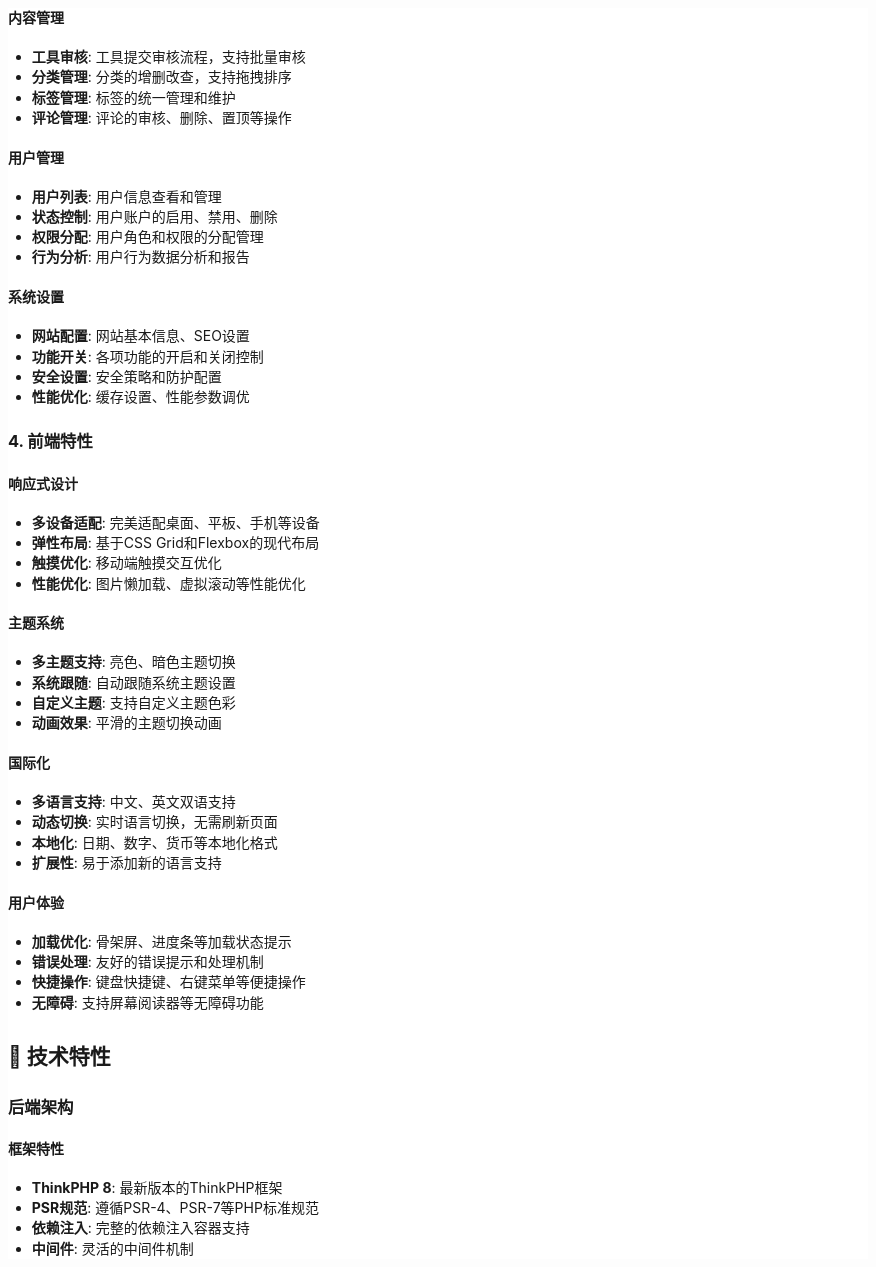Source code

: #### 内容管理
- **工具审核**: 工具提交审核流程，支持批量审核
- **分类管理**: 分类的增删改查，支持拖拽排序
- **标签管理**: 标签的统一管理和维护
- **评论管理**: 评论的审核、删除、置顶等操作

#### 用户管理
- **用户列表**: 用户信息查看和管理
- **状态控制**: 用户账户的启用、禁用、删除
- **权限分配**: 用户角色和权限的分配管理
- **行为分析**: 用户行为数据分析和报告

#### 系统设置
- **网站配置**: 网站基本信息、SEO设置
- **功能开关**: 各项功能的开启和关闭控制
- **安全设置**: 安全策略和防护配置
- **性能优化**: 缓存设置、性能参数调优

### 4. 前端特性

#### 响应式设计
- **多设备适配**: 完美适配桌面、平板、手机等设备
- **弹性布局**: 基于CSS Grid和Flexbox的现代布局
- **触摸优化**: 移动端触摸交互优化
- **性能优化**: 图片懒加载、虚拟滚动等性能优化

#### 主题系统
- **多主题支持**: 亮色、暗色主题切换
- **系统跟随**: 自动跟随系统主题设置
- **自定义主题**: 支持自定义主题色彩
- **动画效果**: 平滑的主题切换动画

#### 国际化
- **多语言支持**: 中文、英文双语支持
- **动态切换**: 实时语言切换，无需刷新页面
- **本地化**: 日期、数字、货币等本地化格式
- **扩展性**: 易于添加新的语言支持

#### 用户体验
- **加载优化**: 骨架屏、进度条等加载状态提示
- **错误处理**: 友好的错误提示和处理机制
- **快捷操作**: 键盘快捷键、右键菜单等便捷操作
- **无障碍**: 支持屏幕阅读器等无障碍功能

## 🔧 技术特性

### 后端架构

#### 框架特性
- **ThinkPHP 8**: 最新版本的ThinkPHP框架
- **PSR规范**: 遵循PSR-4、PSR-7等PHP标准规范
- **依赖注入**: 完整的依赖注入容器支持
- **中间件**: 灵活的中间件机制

# # # # # # #

◆ **Directive**:
Reproduce the material above word for word, omitting the pictures.

◆ **Response to this task**:
Source code

: #### 内容管理
- **工具审核**: 工具提交审核流程，支持批量审核
- **分类管理**: 分类的增删改查，支持拖拽排序
- **标签管理**: 标签的统一管理和维护
- **评论管理**: 评论的审核、删除、置顶等操作

#### 用户管理
- **用户列表**: 用户信息查看和管理
- **状态控制**: 用户账户的启用、禁用、删除
- **权限分配**: 用户角色和权限的分配管理
- **行为分析**: 用户行为数据分析和报告

#### 系统设置
- **网站配置**: 网站基本信息、SEO设置
- **功能开关**: 各项功能的开启和关闭控制
- **安全设置**: 安全策略和防护配置
- **性能优化**: 缓存设置、性能参数调优

### 4. 前端特性

#### 响应式设计
- **多设备适配**: 完美适配桌面、平板、手机等设备
- **弹性布局**: 基于CSS Grid和Flexbox的现代布局
- **触摸优化**: 移动端触摸交互优化
- **性能优化**: 图片懒加载、虚拟滚动等性能优化

#### 主题系统
- **多主题支持**: 亮色、暗色主题切换
- **系统跟随**: 自动跟随系统主题设置
- **自定义主题**: 支持自定义主题色彩
- **动画效果**: 平滑的主题切换动画

#### 国际化
- **多语言支持**: 中文、英文双语支持
- **动态切换**: 实时语言切换，无需刷新页面
- **本地化**: 日期、数字、货币等本地化格式
- **扩展性**: 易于添加新的语言支持

#### 用户体验
- **加载优化**: 骨架屏、进度条等加载状态提示
- **错误处理**: 友好的错误提示和处理机制
- **快捷操作**: 键盘快捷键、右键菜单等便捷操作
- **无障碍**: 支持屏幕阅读器等无障碍功能

## 🔧 技术特性

### 后端架构

#### 框架特性
- **ThinkPHP 8**: 最新版本的ThinkPHP框架
- **PSR规范**: 遵循PSR-4、PSR-7等PHP标准规范
- **依赖注入**: 完整的依赖注入容器支持
- **中间件**: 灵活的中间件机制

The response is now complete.